Chaz Phillips ’18 and Danny Miro-Chinea ’19 don’t want students to be caught in the cold when there’s a good party nearby. The pair are part of a team of American and Czech college students along with former member of the Bowdoin Class of 2019 Josh Hollis that developed an app, Movez, that seeks to simplify party-going. After a beta test as Bowdoin last weekend, the app will be available on the App Store in the next few weeks. It has the potential to increase attendance at off-campus parties.

“The main point of the app is to make your social nightlife not a hassle and to meet new people,” said Phillips, chief operating officer of the app.

Creating a Movez account requires a “.edu” e-mail address. Once logged in, users can see a map of nearby parties and chat with other Movez users already at a party using an in-app messaging software.

Party hosts can list their event on Movez and invite other Movez users through the app. In order to help hosts manage a guest list, the app encourages partygoers to register for a party.

The app will also provide real-time feedback on the status of any registered party.

“We have something called a ‘lit score,’ [where] you can rate the party one to five with a little fire emoji, so there are certain ways to see if a party is cool,” said Phillips.

Phillips thinks the app would be best used at Bowdoin to help students navigate off-campus parties.

“A lot of times you [want another party] after a [College House] party is done or maybe you’re just not having a good time or it’s not popping at all,” Phillips said.

Hollis said he first came up with the idea for Movez from an unsatisfactory night out with friends in Boston last year.

“We were invited to [a party] and even though we were invited we couldn’t get in because essentially what happened is there was an occupancy limit,” he said. “[Movez] just stemmed from a vision of a platform that could help students know what was an occupancy limit at a given event on their college campus,” he said.

App users create profiles and can “follow” their friends to find parties.

Movez is designed so that publicly listed events appear on a map visible to all Movez users in the area, which may allow uninvited guests to appear at a party. However, Movez users also have the option to list their events privately, in which case their party would not appear on the map. 

Maddie Bustamante ’17, who lives off campus, does not think the app is a good idea for off-campus houses.

“I wouldn’t want to publicize a party at my house,” she said. “I think it would work better for on campus houses, for College House parties and stuff.”

She added that the app could be a problem for the Office of Safety and Security if people were to start listing events on the app without formally registering them with the Office of Residential Life.

Phillips pointed to party registration as the app’s primary way to promote safety, as hosts can look at the profiles of registered guests and see who exactly they are.

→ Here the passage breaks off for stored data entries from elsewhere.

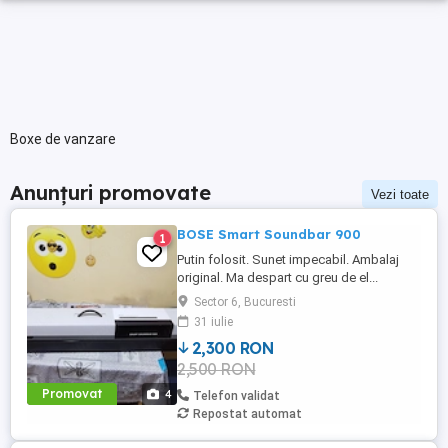
Boxe de vanzare
Anunțuri promovate
Vezi toate
BOSE Smart Soundbar 900
1
Putin folosit. Sunet impecabil. Ambalaj
original. Ma despart cu greu de el...
(Probleme medicale)
Sector 6, Bucuresti
31 iulie
2,300 RON
2,500 RON
Promovat
4
Telefon validat
Repostat automat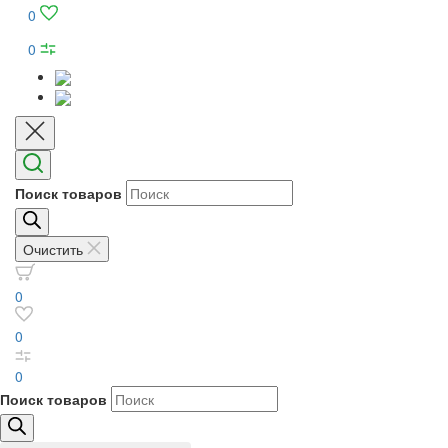
0
0
Поиск товаров
Очистить
0
0
0
Поиск товаров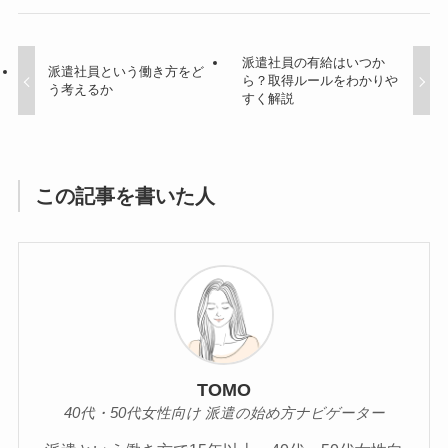
派遣社員の有給はいつか
派遣社員という働き方をど
ら？取得ルールをわかりや
う考えるか
すく解説
この記事を書いた人
TOMO
40代・50代女性向け 派遣の始め方ナビゲーター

“Say you see someone who you don’t remember inviting or don’t remember showing up on the list, you can be, like, ‘hey, did you sign up? I don’t remember inviting you or seeing that you were registered on my app,’” Phillips said.

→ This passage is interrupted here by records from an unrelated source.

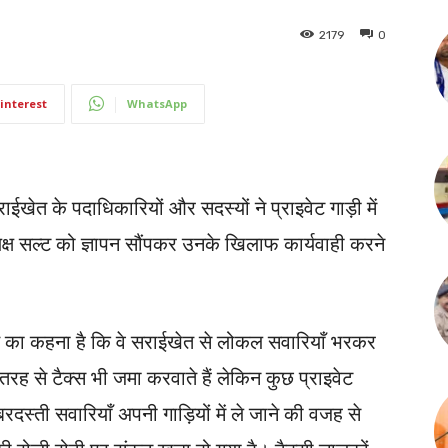
2179
0
interest
WhatsApp
ईखेत के पदाधिकारियों और सदस्यों ने प्राइवेट गाड़ी में
्ष सल्ट को ज्ञापन सौंपकर उनके खिलाफ कार्यवाही करने
ेत का कहना है कि वे सराईखेत से लोकल सवारियाँ भरकर
रह से टैक्स भी जमा करवाते हैं लेकिन कुछ प्राइवेट
स्ती सवारियाँ अपनी गाड़ियों में ले जाने की वजह से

He added that users could indicate if a party is “sketchy” in a party’s comment section.

Although the app will initially be limited to college students, the Movez creators eventually hope to expand the user base to include “all youth 18 to 26,” according to Phillips.

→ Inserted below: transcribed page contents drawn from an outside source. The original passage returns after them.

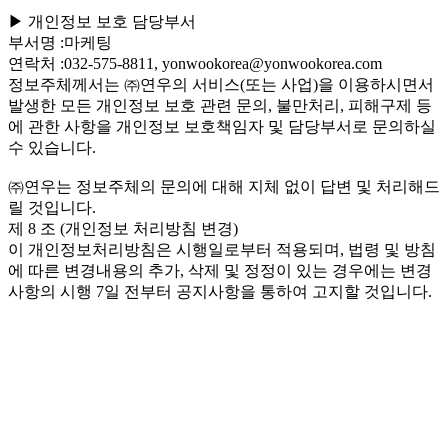
▶ 개인정보 보호 담당부서
부서명 :마케팅
연락처 :032-575-8811, yonwookorea@yonwookorea.com
정보주체께서는 ㈜연우의 서비스(또는 사업)을 이용하시면서
발생한 모든 개인정보 보호 관련 문의, 불만처리, 피해구제 등
에 관한 사항을 개인정보 보호책임자 및 담당부서로 문의하실
수 있습니다.
㈜연우는 정보주체의 문의에 대해 지체 없이 답변 및 처리해드
릴 것입니다.
제 8 조 (개인정보 처리방침 변경)
이 개인정보처리방침은 시행일로부터 적용되며, 법령 및 방침
에 따른 변경내용의 추가, 삭제 및 정정이 있는 경우에는 변경
사항의 시행 7일 전부터 공지사항을 통하여 고지할 것입니다.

Movez also advertises a feature called “gender ratio,” which lists the gender makeup of a given party based on the registered guests, which might give partygoers a better idea of the party’s vibe.

Miro-Chinea said the group hopes to cultivate particularly large Movez networks in major cities with colleges, such as Boston, New York, Atlanta and Los Angeles. They also hope to co-sponsor events with companies, organizations and clubs. Movez also wants to integrate other services, such as Uber and Venmo, into the app. 

Following last weekend’s beta test as Bowdoin, the app’s creators will hold another test this weekend in Boston.

Editor's note, October 31, 2:00pm: This article has been updated to clarify the inclusion of an option in Movez for party hosts to post their parties privately. When parties are private, they are not marked on the map visible to all Movez users.